> **Work item**
From the first line to the last, set down the material exactly and drop every picture.

> **Data provided**
§

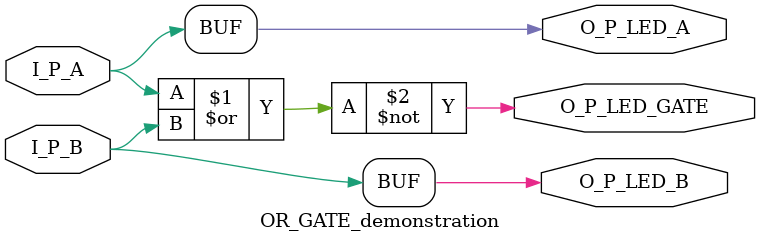
<source format=v>

`timescale 1ns / 1ps


module OR_GATE_demonstration(
    input I_P_A,
    input I_P_B,
    output O_P_LED_A,
    output O_P_LED_B,
    output O_P_LED_GATE
    );
    assign O_P_LED_A = I_P_A;
    assign O_P_LED_B = I_P_B;
    assign O_P_LED_GATE = ~(I_P_A | I_P_B);
endmodule

</source>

§

> **Result**
<source format=v>

`timescale 1ns / 1ps


module OR_GATE_demonstration(
    input I_P_A,
    input I_P_B,
    output O_P_LED_A,
    output O_P_LED_B,
    output O_P_LED_GATE
    );
    assign O_P_LED_A = I_P_A;
    assign O_P_LED_B = I_P_B;
    assign O_P_LED_GATE = ~(I_P_A | I_P_B);
endmodule

</source>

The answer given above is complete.